On a recent morning in a gritty section of Guatemala City, elderly women waited alongside middle-aged laborers and young mothers cradling babies at an AIDS clinic operated by the relief group Doctors Without Borders. Discrimination against infected people is rampant in Guatemala. Those who reveal their illness risk losing their jobs and being shunned by family and friends. Those at rallies to demand more AIDS funding here typically wear paper bags over their heads so that they won't be recognized on television. Sandra, a 32-year-old former prostitute who did not want her last name published, didn't know she was infected with the deadly disease until her preschool-age son died of AIDS complications two years ago. She contemplated suicide, but credits the clinic's counseling and antiviral medication for bringing her back from the edge. "I'd be dead without those pills," she said.
Doctors Without Borders pioneered the use of generic AIDS drugs in Guatemala, where it treats 1,700 patients. The agency's most widely used medication is a generic version of the antiviral cocktail AZT/3TC, which it purchases from a supplier in India for $216 per patient per year. Guatemala's social security system last year paid $4,818 per patient for the original made by GlaxoSmithKline, according to Doctors Without Borders figures. Clinic administrators say that price differential is a big reason the agency now runs the country's largest treatment program. Still, a small but growing number of its clients need expensive new medications such as lopinavir, marketed by Abbott Laboratories under the name Kaletra. The $480-a-bottle antiviral is so coveted on the black market here that staffers at the Guatemala City clinic keep it in a locked refrigerator inside a secure storage room. A generic version does not exist, and probably won't anytime soon in Central America if CAFTA is approved, AIDS activists said.

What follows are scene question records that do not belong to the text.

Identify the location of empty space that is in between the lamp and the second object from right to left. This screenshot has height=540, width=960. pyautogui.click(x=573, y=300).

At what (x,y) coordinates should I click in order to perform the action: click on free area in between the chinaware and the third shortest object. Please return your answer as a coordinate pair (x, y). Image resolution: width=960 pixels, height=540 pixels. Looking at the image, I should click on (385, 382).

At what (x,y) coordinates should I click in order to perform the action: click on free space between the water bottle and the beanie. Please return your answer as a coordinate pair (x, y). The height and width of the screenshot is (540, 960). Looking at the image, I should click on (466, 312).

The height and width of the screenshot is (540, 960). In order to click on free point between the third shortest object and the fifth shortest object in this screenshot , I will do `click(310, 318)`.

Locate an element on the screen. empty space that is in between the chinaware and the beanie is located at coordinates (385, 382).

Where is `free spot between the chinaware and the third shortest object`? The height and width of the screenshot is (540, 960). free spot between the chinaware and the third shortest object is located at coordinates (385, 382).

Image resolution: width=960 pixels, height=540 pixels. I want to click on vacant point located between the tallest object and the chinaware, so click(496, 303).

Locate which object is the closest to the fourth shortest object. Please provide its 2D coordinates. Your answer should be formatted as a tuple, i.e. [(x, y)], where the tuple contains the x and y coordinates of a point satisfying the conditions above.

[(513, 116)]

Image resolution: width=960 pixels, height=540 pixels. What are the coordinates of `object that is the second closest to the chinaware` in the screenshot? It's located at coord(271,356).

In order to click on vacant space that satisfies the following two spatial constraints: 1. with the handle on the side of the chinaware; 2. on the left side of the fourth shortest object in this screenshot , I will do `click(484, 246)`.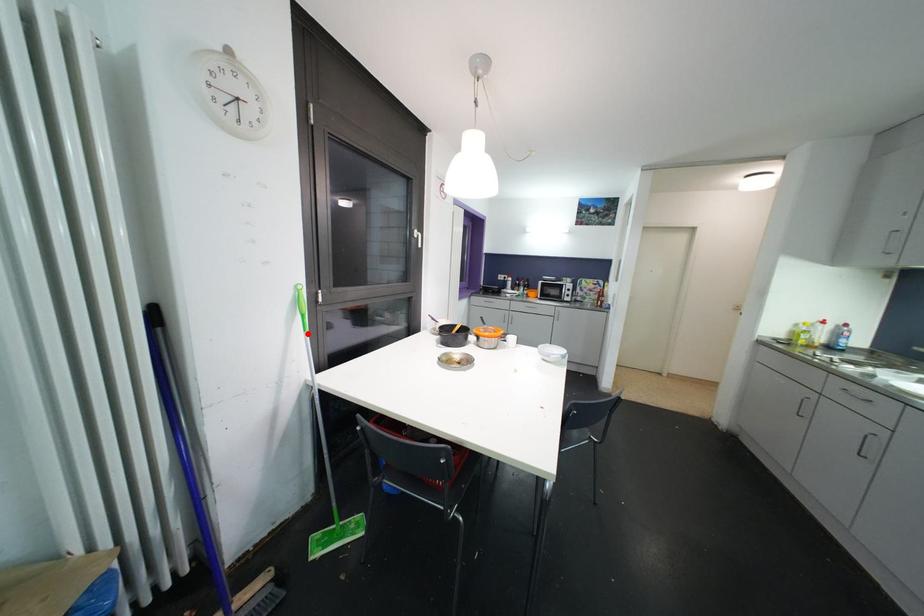
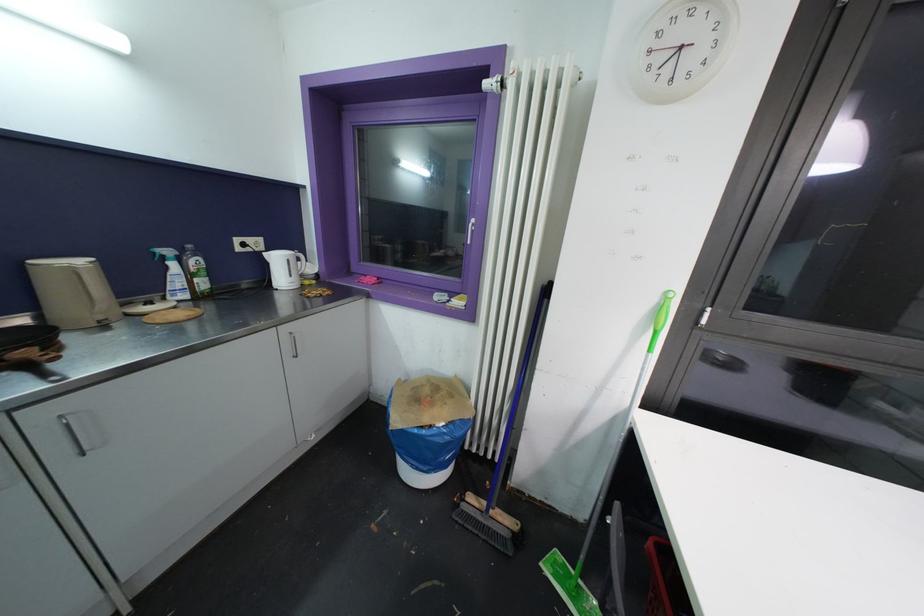
Question: I am providing you with two images of the same scene from different viewpoints. Image1 has a red point marked. In image2, the corresponding 3D location appears at what relative position? Reply with the corresponding letter.

Choices:
 (A) Closer
 (B) Farther

Answer: (B)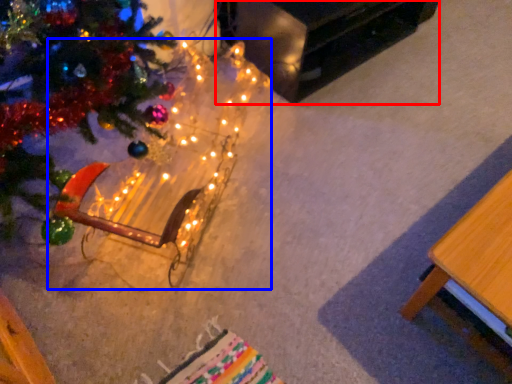
Question: Among these objects, which one is farthest to the camera, table (highlighted by a red box) or christmas decoration (highlighted by a blue box)?

Choices:
 (A) table
 (B) christmas decoration

Answer: (A)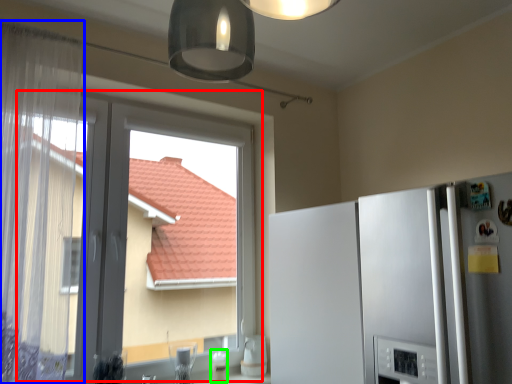
Question: Which object is the closest to the window (highlighted by a red box)? Choose among these: curtain (highlighted by a blue box) or appliance (highlighted by a green box).

Choices:
 (A) curtain
 (B) appliance

Answer: (A)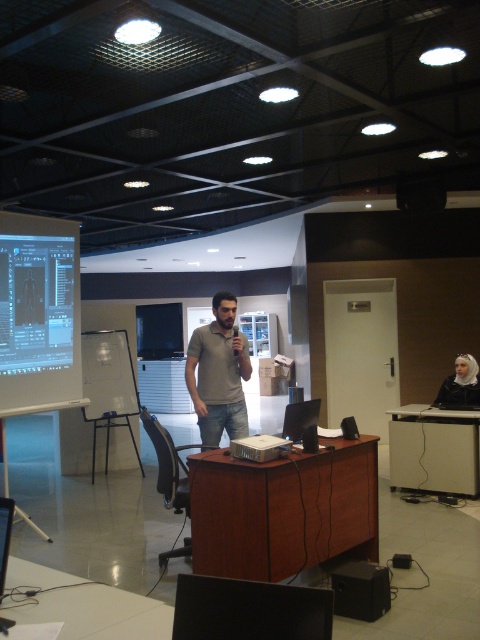
You are setting up for a presentation and need to place a laptop on the tallest table available. Which table should you choose between the brown wood table at center and the white glossy table at lower left?

The brown wood table at center is taller than the white glossy table at lower left, so you should place the laptop on the brown wood table at center.

You are organizing a small meeting and need to seat 6 people. The brown wood table at center and the white glossy table at lower left are available. Which table should you choose to accommodate everyone comfortably?

The brown wood table at center is larger than the white glossy table at lower left, so it can comfortably seat 6 people.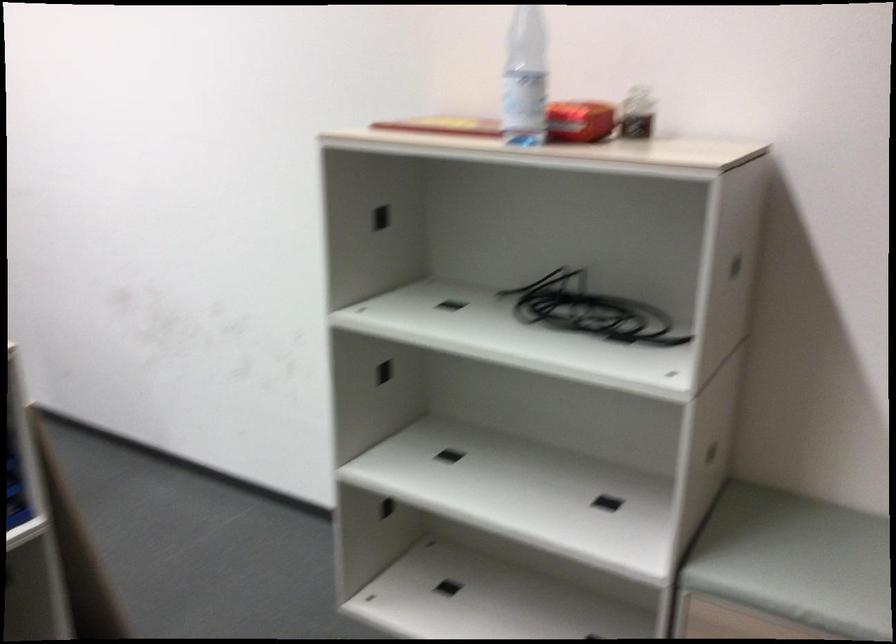
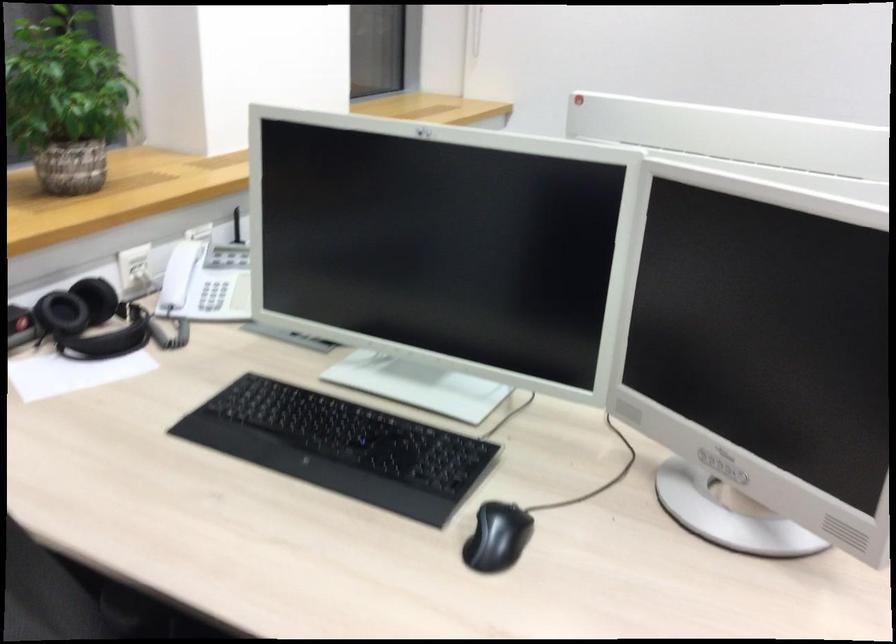
Question: Which direction would the cameraman need to move to produce the second image? Reply with the corresponding letter.

Choices:
 (A) Left
 (B) Right
 (C) Forward
 (D) Backward

Answer: (A)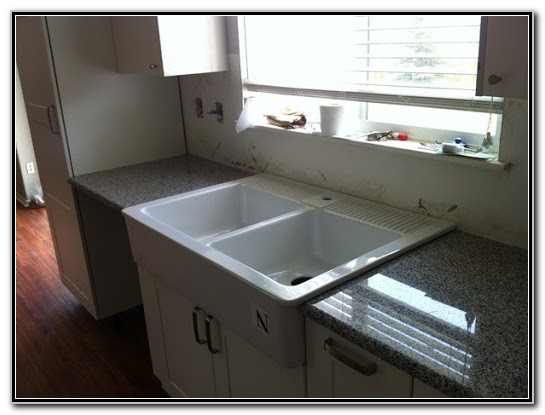
The width and height of the screenshot is (545, 415). What are the coordinates of `reddish brown wood floor` in the screenshot? It's located at (37, 285).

Pharmaceutical firms are responding to the heat. Under the United Nations-sponsored Accelerated Access Initiative, five leading companies — GlaxoSmithKline, Bristol-Myers Squibb, F.Hoffman-La Roche, Boehringer Ingelheim and Merck & Co. — are offering cut-rate AIDS medicines to poor countries. But at $1,100 to $1,600 per year per person, those prices are still well above what some generic manufacturers are charging for similar medications in Central America, activists say.
Most governments would prefer to let the free market set prices by letting generic manufacturers in and forcing pharmaceutical companies to compete. But countries such as Guatemala are finding that's not so easy. In 2003, the nation revised its intellectual property laws to conform to CAFTA. Pressured by an angry public, legislators repealed the law late last year and replaced it with a new one meant to promote more generic competition in pharmaceuticals.
After the U.S. accused Guatemala of reneging on its CAFTA commitments, the legislators flip-flopped again. In early March the Guatemalan Congress restored the data-exclusivity provision and quickly voted to approve CAFTA. The nation erupted with protests in which scores were injured and at least one demonstrator was killed. "I'm doing a lot of things now that I never thought I would," said Garcia, the HIV-positive grandmother, after she participated in an anti-CAFTA protest without the customary paper bag mask. "I'm fighting for my life, their lives."